Information provided section start
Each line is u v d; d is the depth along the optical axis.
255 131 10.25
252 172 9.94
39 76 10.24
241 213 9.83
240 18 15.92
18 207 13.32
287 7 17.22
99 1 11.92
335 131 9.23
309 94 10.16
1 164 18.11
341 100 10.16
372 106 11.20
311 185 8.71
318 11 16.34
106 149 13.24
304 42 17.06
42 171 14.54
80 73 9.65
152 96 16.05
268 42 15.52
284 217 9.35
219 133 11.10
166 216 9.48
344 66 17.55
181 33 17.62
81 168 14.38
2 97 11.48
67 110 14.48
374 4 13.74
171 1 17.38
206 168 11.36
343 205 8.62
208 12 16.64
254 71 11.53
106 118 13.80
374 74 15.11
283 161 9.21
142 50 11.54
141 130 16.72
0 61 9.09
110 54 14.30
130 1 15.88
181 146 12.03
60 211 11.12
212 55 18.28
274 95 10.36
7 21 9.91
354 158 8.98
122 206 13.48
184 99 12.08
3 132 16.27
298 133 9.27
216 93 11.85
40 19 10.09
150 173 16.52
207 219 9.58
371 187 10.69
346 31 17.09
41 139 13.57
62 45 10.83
Information provided section end
> [Work required]: The answer is the full data, repeated exactly as shown.

> [Final answer]:
Each line is u v d; d is the depth along the optical axis.
255 131 10.25
252 172 9.94
39 76 10.24
241 213 9.83
240 18 15.92
18 207 13.32
287 7 17.22
99 1 11.92
335 131 9.23
309 94 10.16
1 164 18.11
341 100 10.16
372 106 11.20
311 185 8.71
318 11 16.34
106 149 13.24
304 42 17.06
42 171 14.54
80 73 9.65
152 96 16.05
268 42 15.52
284 217 9.35
219 133 11.10
166 216 9.48
344 66 17.55
181 33 17.62
81 168 14.38
2 97 11.48
67 110 14.48
374 4 13.74
171 1 17.38
206 168 11.36
343 205 8.62
208 12 16.64
254 71 11.53
106 118 13.80
374 74 15.11
283 161 9.21
142 50 11.54
141 130 16.72
0 61 9.09
110 54 14.30
130 1 15.88
181 146 12.03
60 211 11.12
212 55 18.28
274 95 10.36
7 21 9.91
354 158 8.98
122 206 13.48
184 99 12.08
3 132 16.27
298 133 9.27
216 93 11.85
40 19 10.09
150 173 16.52
207 219 9.58
371 187 10.69
346 31 17.09
41 139 13.57
62 45 10.83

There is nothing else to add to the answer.